PROBLEM DESCRIPTION
Pick up the chestnut bolete profile below after its last line and continue writing it.

Species: borealis (North) or smithii (South)
- Species (Old): castaneus
Common Name: “Chestnut Bolete”
Tells: Stem stuffed with “cotton” & hollow when old. Flesh is hard and brittle. Brown cap edges often split & flare w/age.
Other Information: DNA testing tells us the U.S. has two lookalike species, borealis in the north and smithii in the south. The two are indistinguishable for practical purposes.
Science Notes: DNA evidence has divided the classic European species (G. castaneus) away from its American counterpart, which has itself been divided into versions: G. borealis (which grows in northern regions) and G. smithii (which grows to the south). There is, of course, a massive area of overlap where both species grow.
Edibility: Choice to most, good to the rest.
- NH4OH (Ammonia): Cap skin turns amber-orange. Cap flesh may turn pale brown, but not reliably.

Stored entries
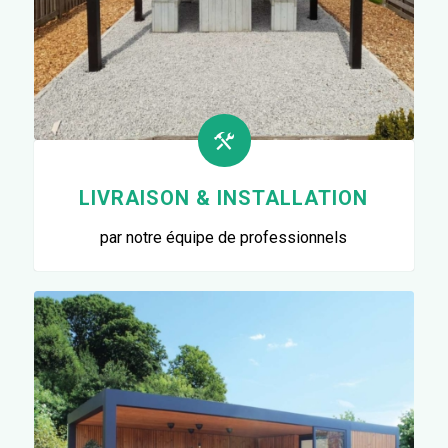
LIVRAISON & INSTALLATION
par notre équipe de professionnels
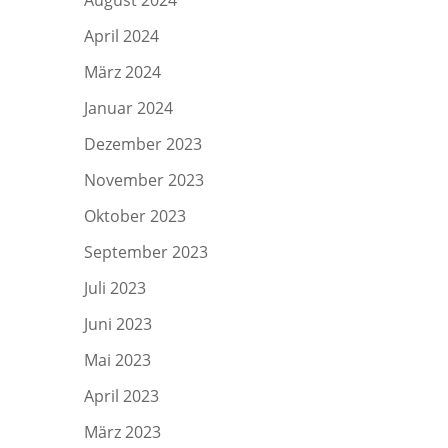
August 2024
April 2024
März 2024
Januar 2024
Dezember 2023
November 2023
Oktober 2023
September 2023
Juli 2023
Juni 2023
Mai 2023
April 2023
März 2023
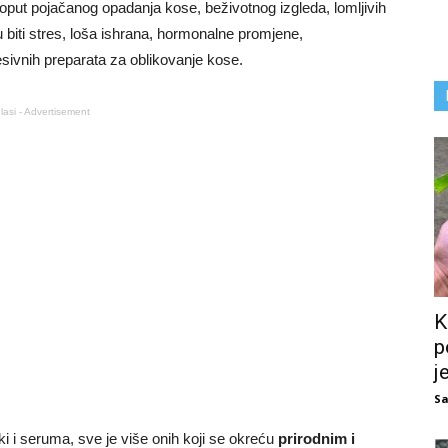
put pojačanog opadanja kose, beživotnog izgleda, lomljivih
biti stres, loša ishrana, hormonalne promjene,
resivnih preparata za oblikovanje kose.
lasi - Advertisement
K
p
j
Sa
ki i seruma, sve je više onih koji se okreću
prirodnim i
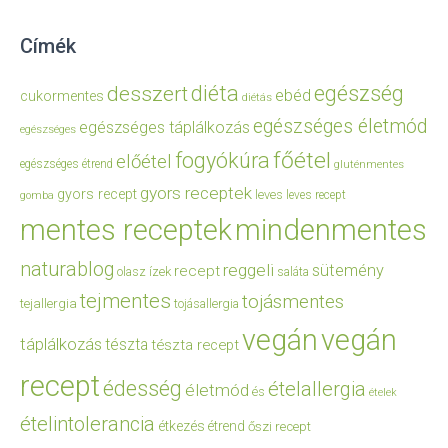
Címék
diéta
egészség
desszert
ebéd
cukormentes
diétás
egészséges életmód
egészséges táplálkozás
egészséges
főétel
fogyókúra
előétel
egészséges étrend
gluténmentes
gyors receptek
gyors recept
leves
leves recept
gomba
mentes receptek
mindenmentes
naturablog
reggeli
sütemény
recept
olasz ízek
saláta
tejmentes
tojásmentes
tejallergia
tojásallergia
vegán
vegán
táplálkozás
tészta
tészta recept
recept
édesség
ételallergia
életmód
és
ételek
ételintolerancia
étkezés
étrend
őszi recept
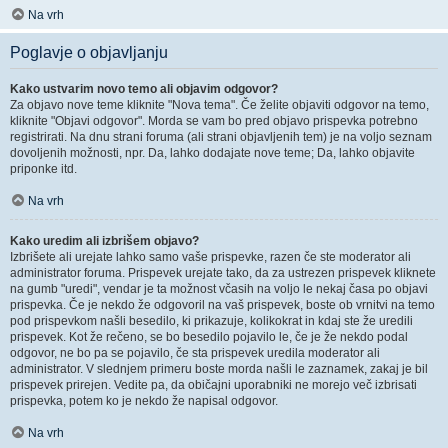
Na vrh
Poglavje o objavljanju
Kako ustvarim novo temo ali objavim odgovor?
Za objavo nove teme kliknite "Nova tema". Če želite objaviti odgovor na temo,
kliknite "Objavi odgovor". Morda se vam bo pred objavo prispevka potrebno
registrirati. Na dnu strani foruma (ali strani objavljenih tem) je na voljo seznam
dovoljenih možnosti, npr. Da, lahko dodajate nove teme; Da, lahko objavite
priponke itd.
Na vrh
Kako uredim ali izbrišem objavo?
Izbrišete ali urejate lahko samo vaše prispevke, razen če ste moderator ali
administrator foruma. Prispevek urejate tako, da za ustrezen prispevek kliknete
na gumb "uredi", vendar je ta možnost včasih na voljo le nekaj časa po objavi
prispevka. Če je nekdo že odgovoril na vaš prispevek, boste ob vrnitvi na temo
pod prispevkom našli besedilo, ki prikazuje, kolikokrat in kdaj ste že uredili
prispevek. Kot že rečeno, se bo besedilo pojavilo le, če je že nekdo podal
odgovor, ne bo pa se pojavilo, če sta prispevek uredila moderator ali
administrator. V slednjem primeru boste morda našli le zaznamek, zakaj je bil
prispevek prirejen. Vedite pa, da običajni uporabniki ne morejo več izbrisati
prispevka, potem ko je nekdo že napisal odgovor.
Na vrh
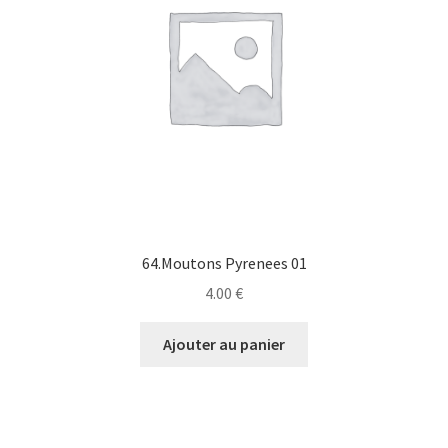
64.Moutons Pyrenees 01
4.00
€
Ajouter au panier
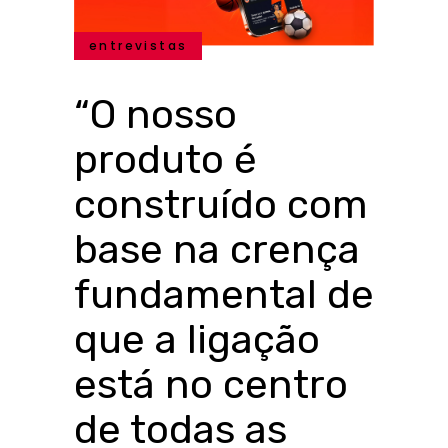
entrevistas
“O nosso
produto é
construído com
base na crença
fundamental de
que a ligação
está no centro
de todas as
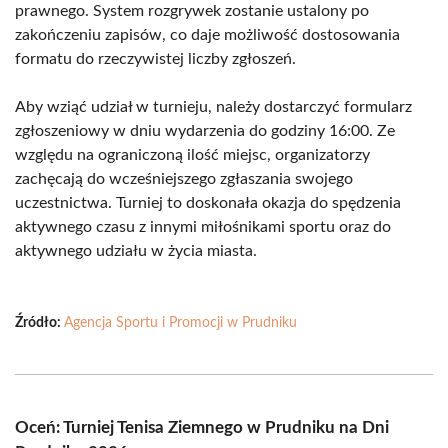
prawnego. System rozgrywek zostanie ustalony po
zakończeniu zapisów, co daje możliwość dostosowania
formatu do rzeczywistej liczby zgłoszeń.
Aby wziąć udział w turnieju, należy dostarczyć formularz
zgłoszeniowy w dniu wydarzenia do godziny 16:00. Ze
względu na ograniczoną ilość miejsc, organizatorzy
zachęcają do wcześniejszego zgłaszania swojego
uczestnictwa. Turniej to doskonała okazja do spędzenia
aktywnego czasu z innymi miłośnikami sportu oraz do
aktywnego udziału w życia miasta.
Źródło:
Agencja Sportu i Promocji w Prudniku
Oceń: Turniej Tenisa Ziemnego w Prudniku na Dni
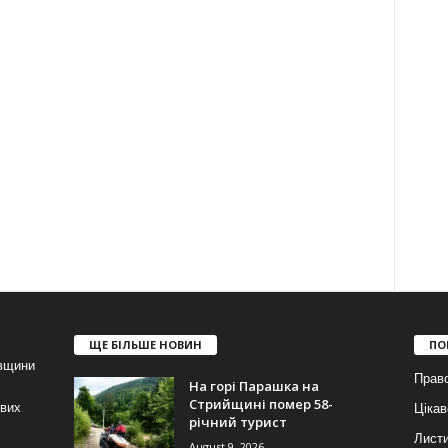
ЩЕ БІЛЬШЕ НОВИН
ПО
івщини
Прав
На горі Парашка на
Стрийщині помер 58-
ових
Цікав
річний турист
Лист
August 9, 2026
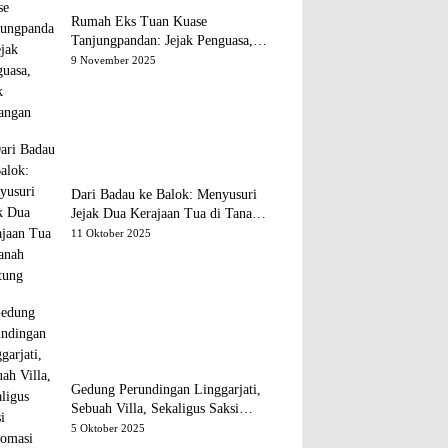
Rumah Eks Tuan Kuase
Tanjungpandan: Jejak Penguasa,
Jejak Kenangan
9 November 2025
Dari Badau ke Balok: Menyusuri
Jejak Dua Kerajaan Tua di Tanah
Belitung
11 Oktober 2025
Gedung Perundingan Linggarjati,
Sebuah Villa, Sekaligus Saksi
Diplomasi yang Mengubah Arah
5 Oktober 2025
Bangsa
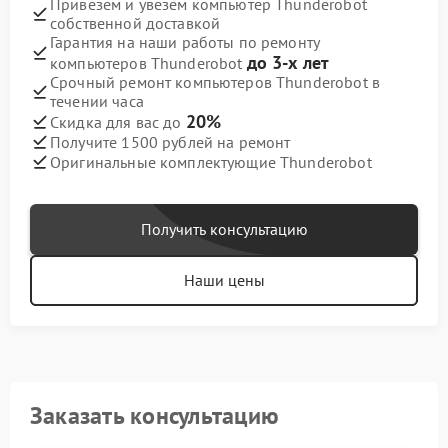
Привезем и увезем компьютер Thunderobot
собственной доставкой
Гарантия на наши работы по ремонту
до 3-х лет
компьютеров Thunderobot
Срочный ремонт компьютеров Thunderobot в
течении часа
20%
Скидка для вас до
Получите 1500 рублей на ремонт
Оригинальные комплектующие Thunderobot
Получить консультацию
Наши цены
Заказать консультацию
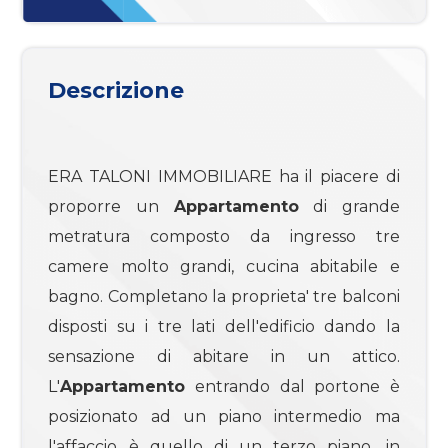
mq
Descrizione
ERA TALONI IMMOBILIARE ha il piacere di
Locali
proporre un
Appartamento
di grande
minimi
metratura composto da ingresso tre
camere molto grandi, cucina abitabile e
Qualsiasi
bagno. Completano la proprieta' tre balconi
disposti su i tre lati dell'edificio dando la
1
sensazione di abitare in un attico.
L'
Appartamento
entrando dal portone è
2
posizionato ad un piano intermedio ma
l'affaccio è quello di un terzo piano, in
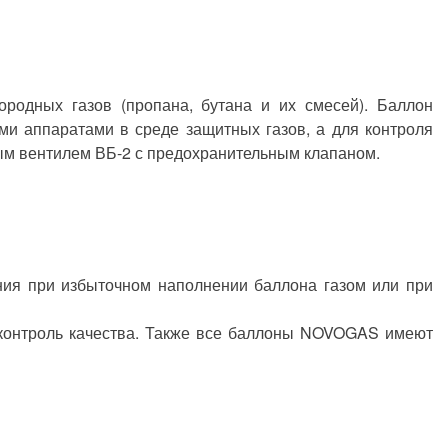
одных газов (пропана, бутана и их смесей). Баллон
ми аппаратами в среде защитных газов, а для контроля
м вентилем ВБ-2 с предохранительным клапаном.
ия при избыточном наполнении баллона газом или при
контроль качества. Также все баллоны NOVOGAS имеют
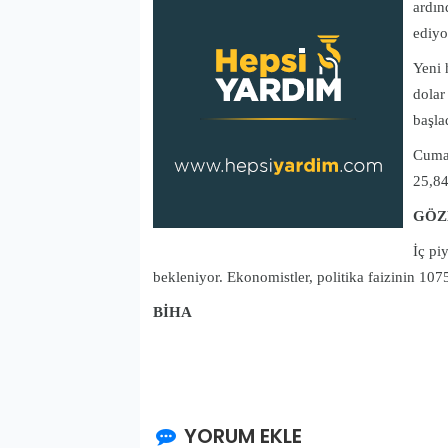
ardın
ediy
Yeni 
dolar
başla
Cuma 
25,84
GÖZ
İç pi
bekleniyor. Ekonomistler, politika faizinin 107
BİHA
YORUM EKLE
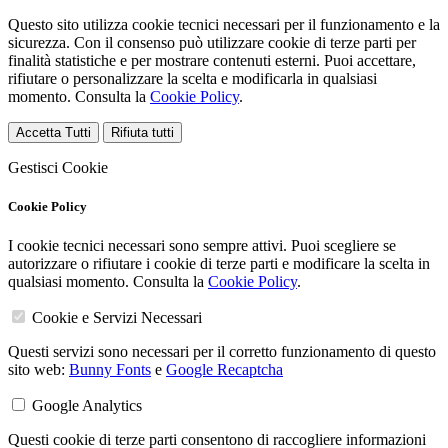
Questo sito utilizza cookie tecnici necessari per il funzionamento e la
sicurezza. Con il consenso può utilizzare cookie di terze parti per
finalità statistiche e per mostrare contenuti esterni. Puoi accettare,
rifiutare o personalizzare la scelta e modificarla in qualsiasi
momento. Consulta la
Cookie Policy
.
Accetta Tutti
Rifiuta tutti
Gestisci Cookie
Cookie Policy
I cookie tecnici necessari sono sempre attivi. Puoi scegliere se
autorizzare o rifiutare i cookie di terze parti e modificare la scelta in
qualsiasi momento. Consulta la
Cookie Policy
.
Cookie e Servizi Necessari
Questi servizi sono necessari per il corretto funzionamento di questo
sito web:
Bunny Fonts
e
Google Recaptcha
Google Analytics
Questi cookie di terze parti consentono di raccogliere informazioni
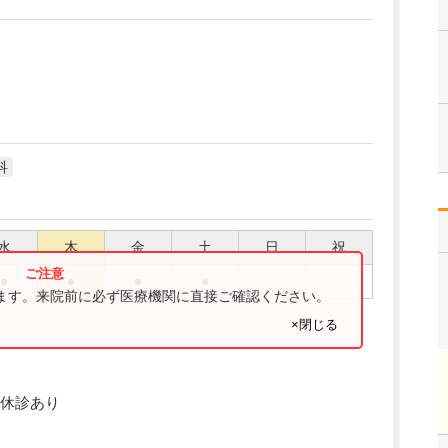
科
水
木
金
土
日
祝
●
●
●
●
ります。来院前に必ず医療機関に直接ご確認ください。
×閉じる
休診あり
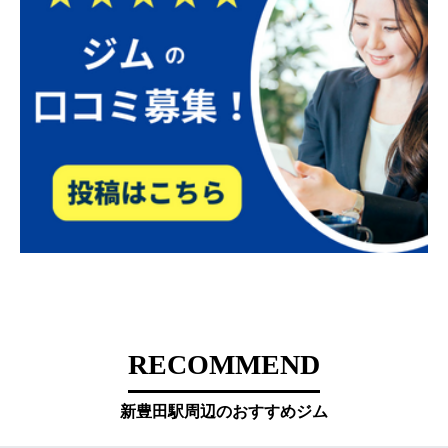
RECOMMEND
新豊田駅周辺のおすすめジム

YOUR RESPONSE
- KOH: Cap skin may be negative or may turn yellow before fading to white. Cap flesh may turn pale brown, but not reliably.
- FeSO4 (Iron Salts): Cap skin does not react. Cap flesh may turn pale brown, but not reliably.
Got something to discuss?
I do believe this mushroom is found on Long Island, NY. I have eaten them from my lawn, and also seen them on the edges of Oak and Beech forests here on the South Fork. They are delicious.
I just checked and it is now listed in the Long Island Mycological Club records. The change has been made. Thanks for the heads-up.